Teaching elementary music after a four year gap, and having to do it in a gym
with students who’d had no music education for almost as long as I’d been out
of the field, was wiping me out. I came back to Oregon with ideas, but I needed
much more.
This year, I
really feel like I’ve come into my own as a teacher, and doing it the Orff way
has become as natural for me as preaching once was. This is something that
comes with experience and experiences. Workshops, levels trainings, and
conference are all experiences that contribute to that overall sense of knowing
who I am as a teacher, and knowing what to do in any given moment in my
classroom. I wasn’t in this position in 2009, the year I was laid off, though I
was on my way. Now, though, I feel like I’m entering my prime as a teacher.
With that came a sense of really belonging at this conference. I no longer feel like a novice in Orff circles. I'm nowhere near having enough experience to be a trainer, but I'm definitely part of the team.

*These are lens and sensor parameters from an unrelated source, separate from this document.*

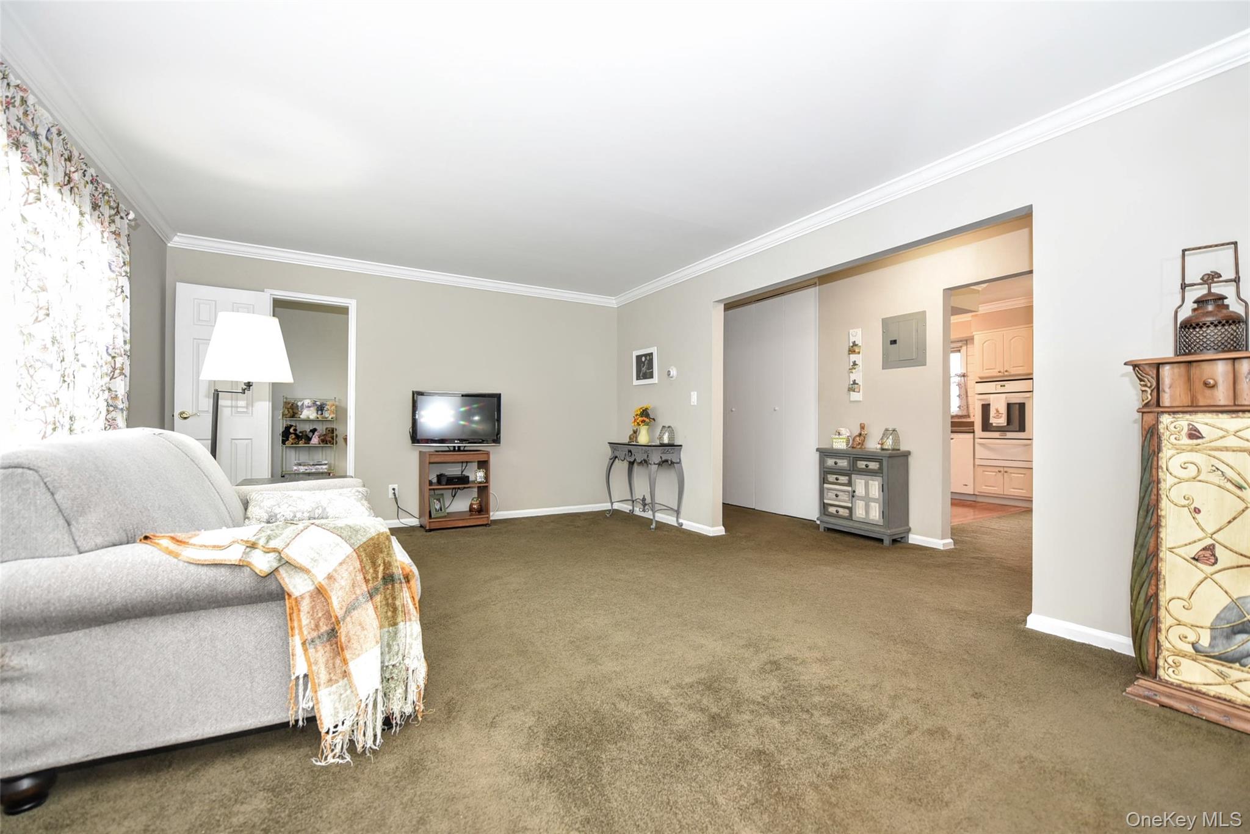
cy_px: 417
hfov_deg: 100.4
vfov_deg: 77.3
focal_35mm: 15
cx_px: 625
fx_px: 521
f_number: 3.2
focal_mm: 15
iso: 800
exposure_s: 1/60
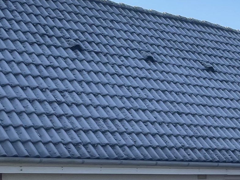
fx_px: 693
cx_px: 352
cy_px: 162
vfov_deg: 14.6
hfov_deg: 17.7
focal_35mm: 100
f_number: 1.6
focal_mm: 4.2
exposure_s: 1/1092
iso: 32
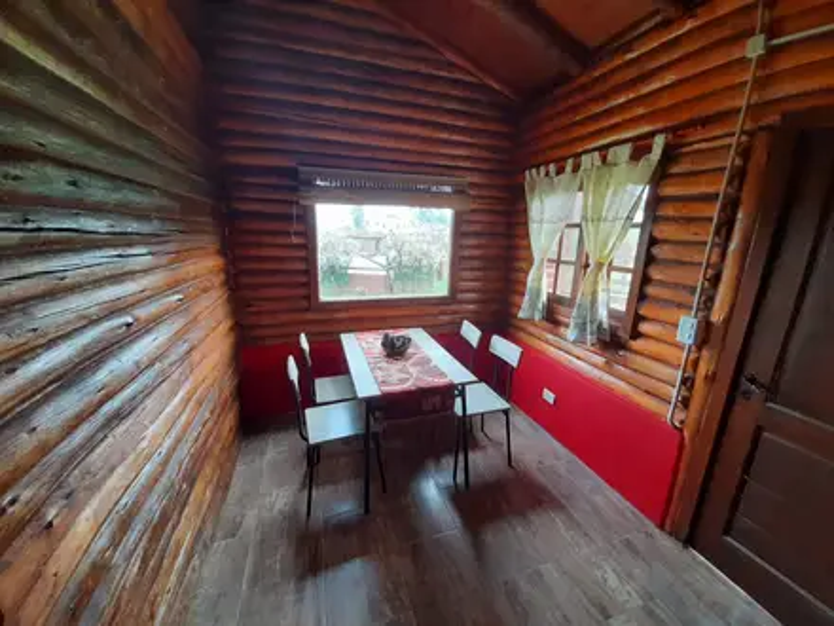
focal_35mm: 13
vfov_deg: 89.9
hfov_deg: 106.2
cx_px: 417
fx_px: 313
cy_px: 313
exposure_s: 1/33
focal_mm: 1.42
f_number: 2.2
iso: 200
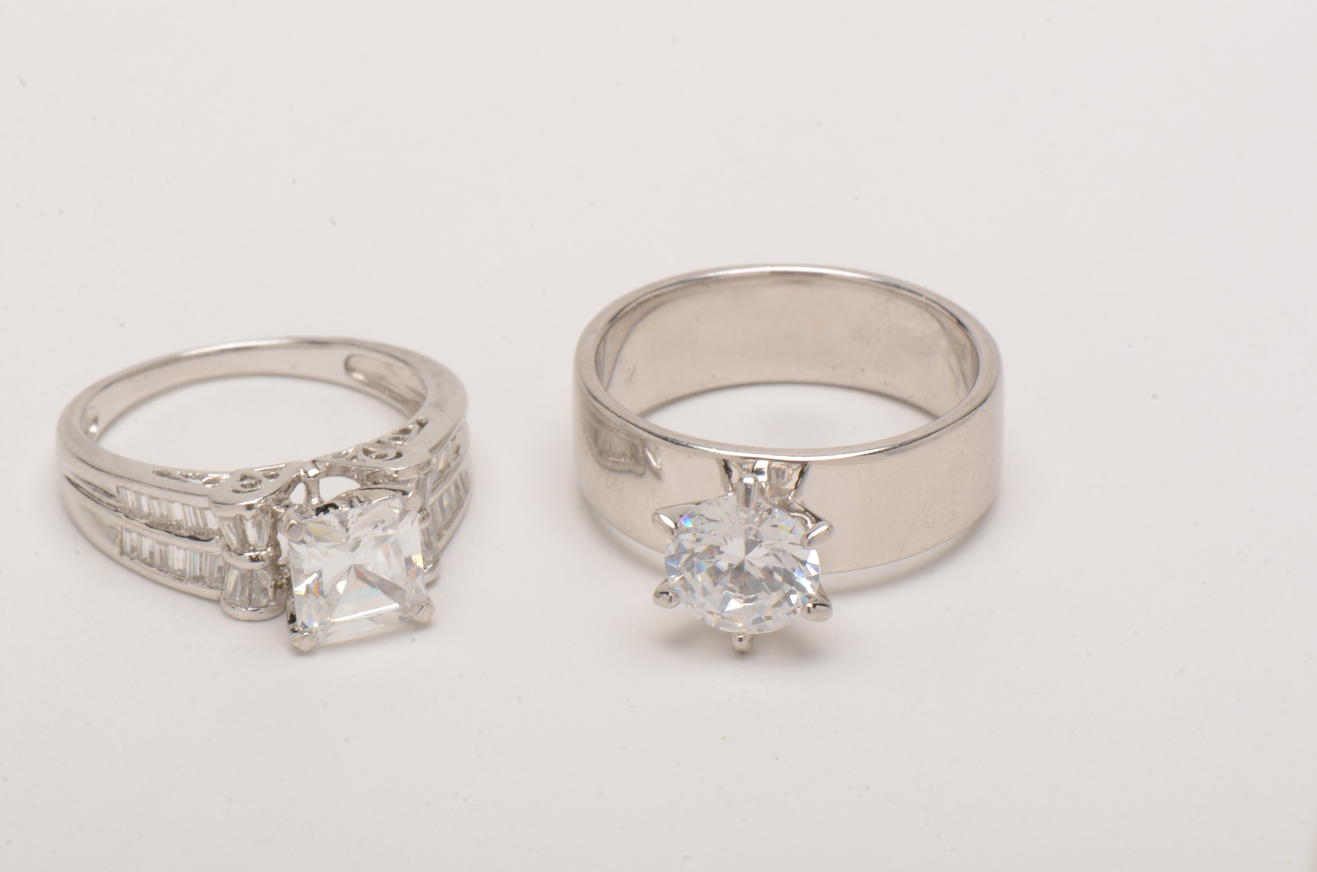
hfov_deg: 16.1
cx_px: 658
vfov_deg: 10.7
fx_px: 4655
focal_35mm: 128
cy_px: 436
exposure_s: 1/160
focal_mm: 85
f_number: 25
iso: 100
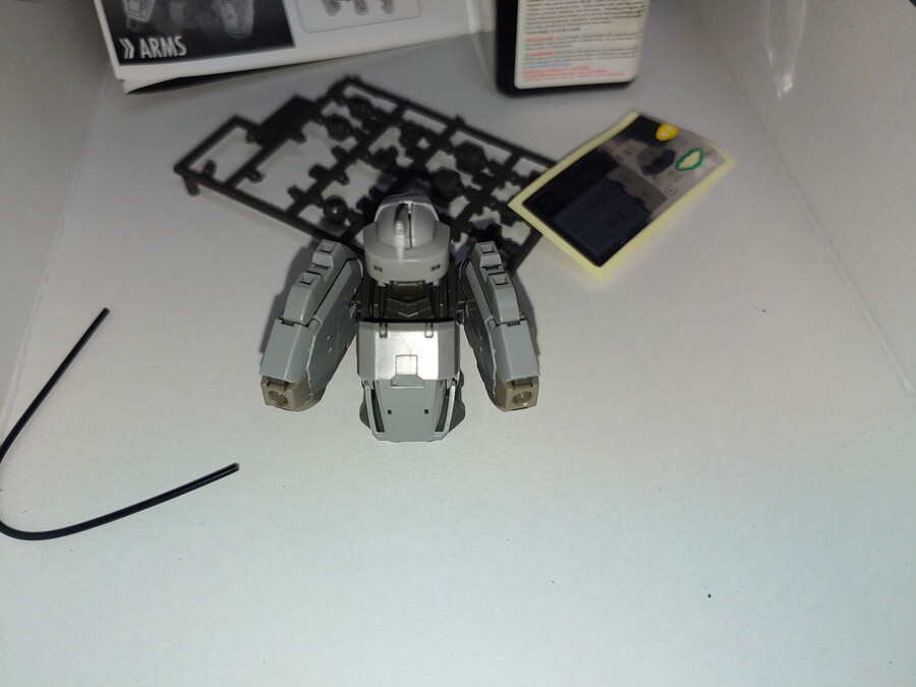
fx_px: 662
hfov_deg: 69.4
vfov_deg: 54.9
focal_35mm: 25
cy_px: 344
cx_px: 458
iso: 50
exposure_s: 1/552
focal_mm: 4.23
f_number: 1.5
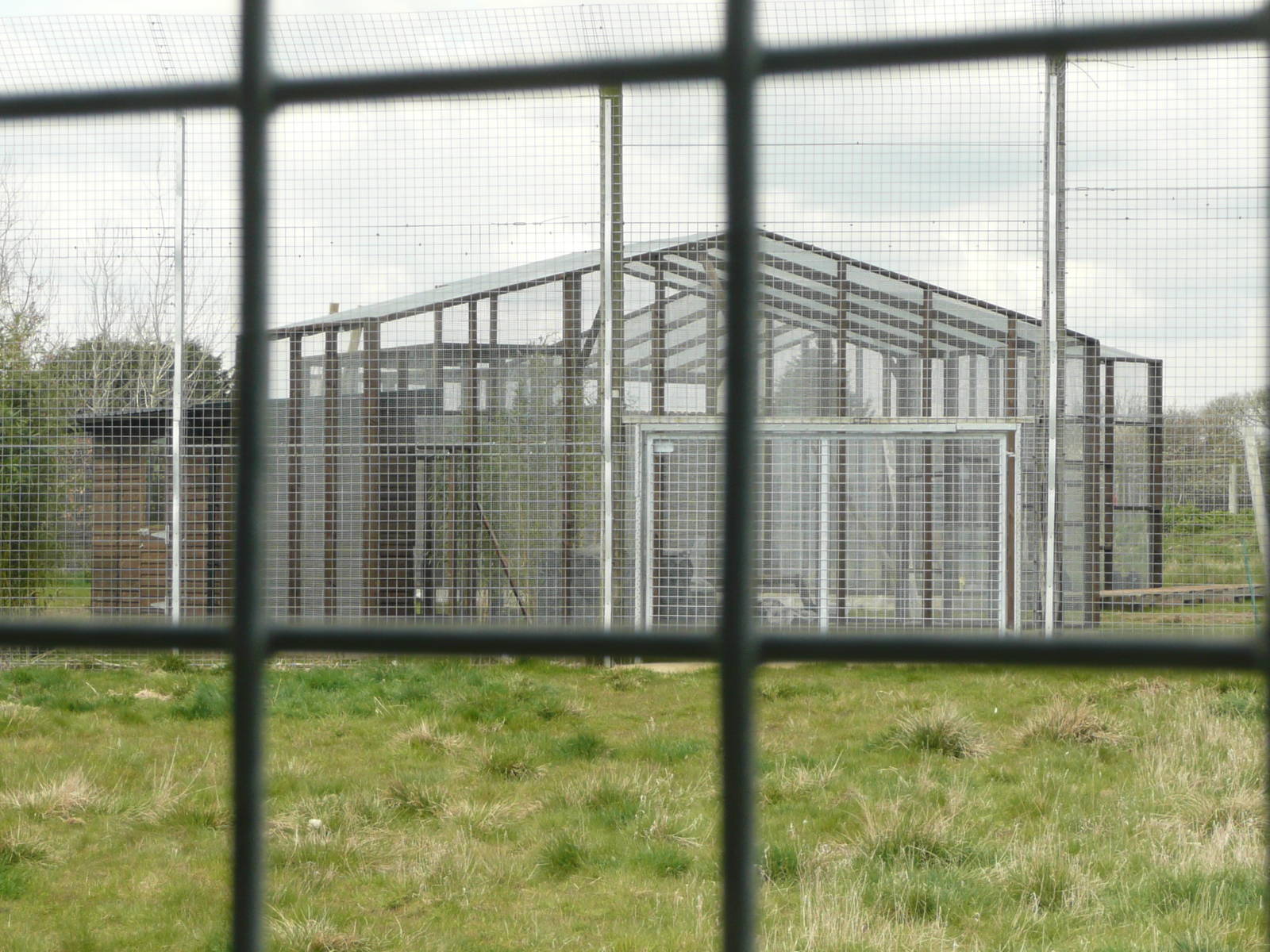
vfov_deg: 12.9
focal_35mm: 115
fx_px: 4219
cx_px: 635
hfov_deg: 17.1
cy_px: 476
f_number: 4.6
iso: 100
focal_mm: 12.7
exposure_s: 1/200
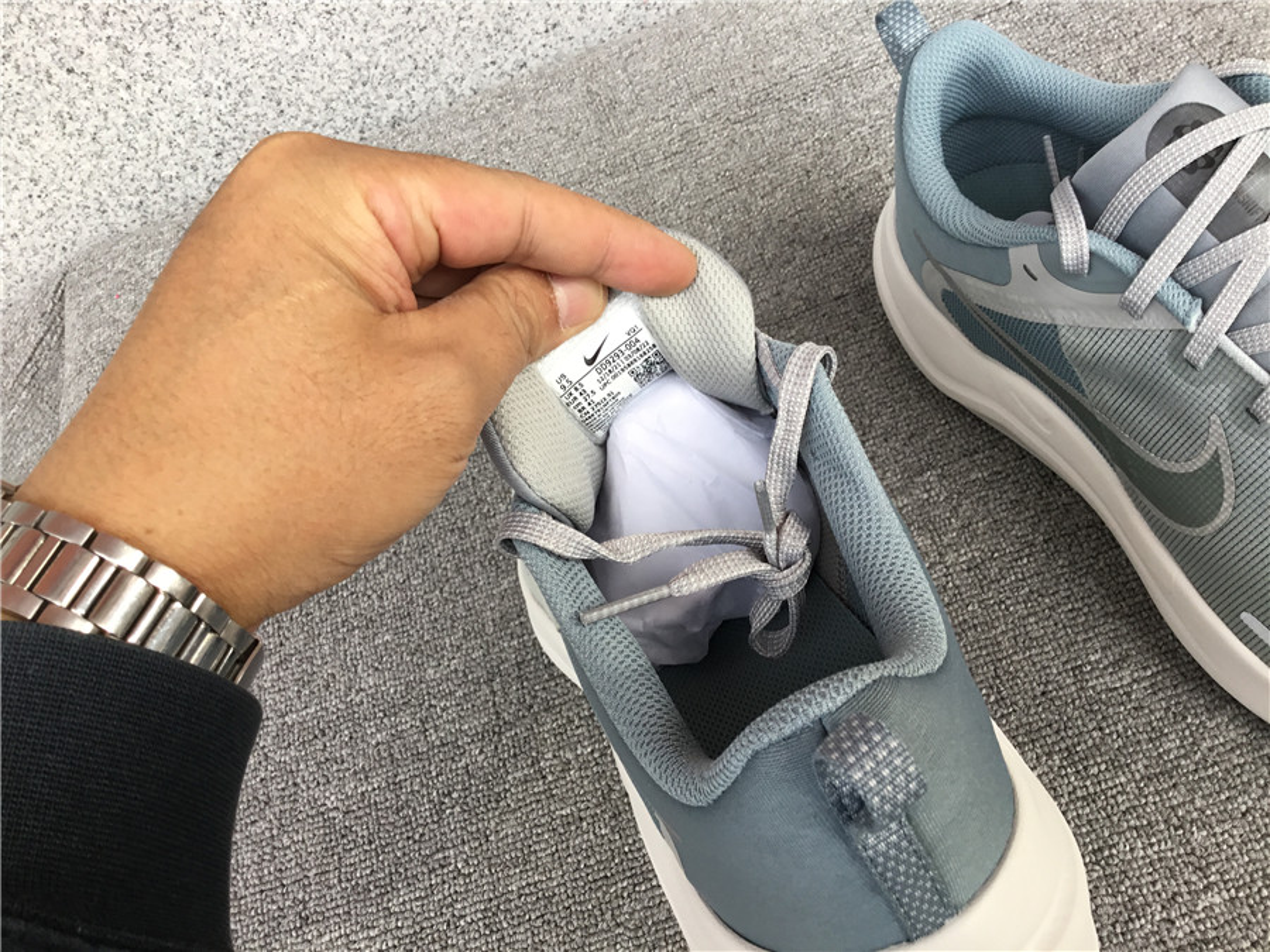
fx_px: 1137
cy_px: 476
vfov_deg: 45.4
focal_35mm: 31
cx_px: 635
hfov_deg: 58.4
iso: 32
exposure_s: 1/100
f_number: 2.4
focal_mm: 3.3
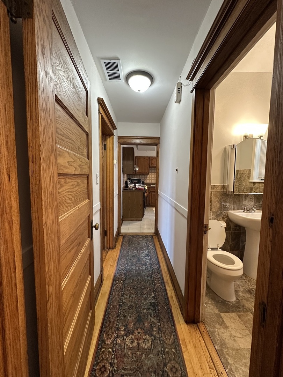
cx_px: 142
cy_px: 188
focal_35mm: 14
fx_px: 153
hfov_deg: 85.7
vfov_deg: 102.1
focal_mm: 2.22
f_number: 2.2
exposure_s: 1/60
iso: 320
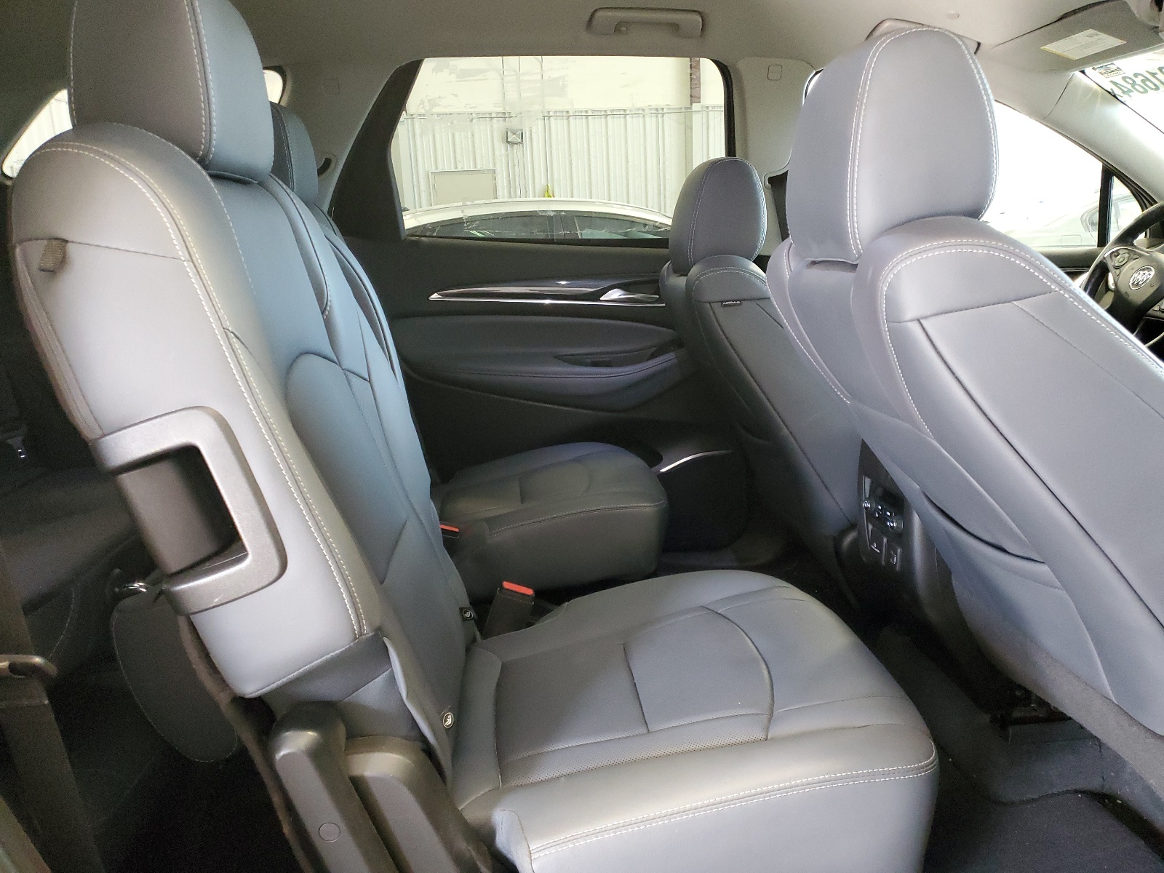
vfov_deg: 53.1
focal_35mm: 26
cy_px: 436
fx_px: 874
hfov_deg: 67.3
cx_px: 582
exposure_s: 1/60.2
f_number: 1.5
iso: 422
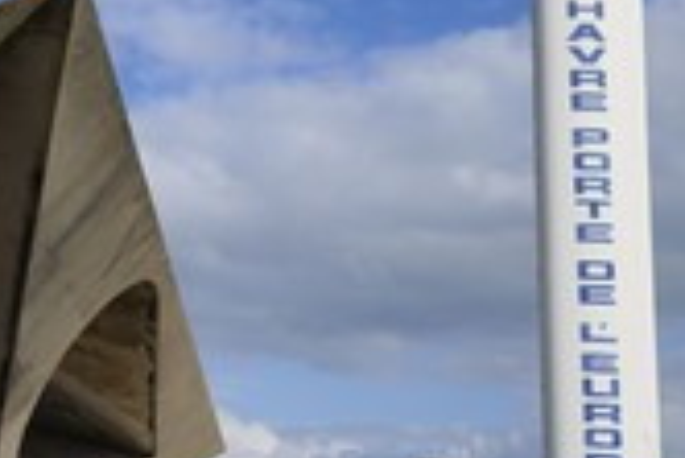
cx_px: 74
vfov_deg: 12.3
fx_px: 2114
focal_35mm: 111
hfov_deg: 18.1
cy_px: 136
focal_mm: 44
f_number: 14
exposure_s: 1/320
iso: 200
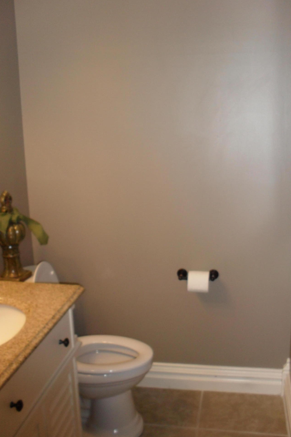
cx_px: 154
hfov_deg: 35.0
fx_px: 461
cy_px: 222
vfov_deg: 50.7
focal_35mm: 38
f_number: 3.2
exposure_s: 1/45
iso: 200
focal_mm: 6.3
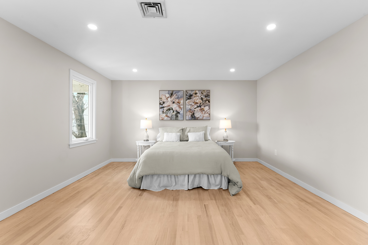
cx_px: 184
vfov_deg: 72.4
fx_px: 168
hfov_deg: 95.3
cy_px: 122
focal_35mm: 16
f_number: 11
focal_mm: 16.4
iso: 3200
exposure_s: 1/13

I know the language, have an ever-growing knowledge base of the best national and international masters, an ever-expanding circle of Orff friends, and feel comfortable giving advice to the true novices. The traditions of conference, this one time when an entire nation of Orff teachers comes together, are becoming my traditions, as well. I can sing "Viva la Musica" in three parts with the rest. I eagerly move out onto the dance floor, improvise recorder obligatos to gospel songs, recognize the national leaders of our organization, move around the exhibit hall coveting all manner of instruments and teaching aids that I know exactly what to do with.
This being
Nashville, we finished our closing ceremony by singing “Will the Circle Be
Unbroken?” It was the perfect way to wrap it up, a room filled with the rich
harmonies one finds whenever music teachers sing together, rejoicing in the
time we’ve had, feeling a pang of sorrow that we’re parting again. It’s been
good, being with my people. But it’s also going to be very good to get back to
my classroom, with my students, and bring to them some of the magic I’ve soaked
up here.
Though I
really will miss these people. The biggest part of belonging is the sadness that comes with goodbye. "I will see you again," promises Kofi as he hugs me and does a full Ghanaian handshake with me, complete with snap. "Until next year," says Russel, and we try the same handshake, this time with no snap. "Maybe I'll see you on the streets of Portland," says Doug, who comes north frequently to visit his daughter and grandbaby. "See you in San Diego!" says Bea. And on it goes, one goodbye after another. To all of them, I have three words: viva la musica!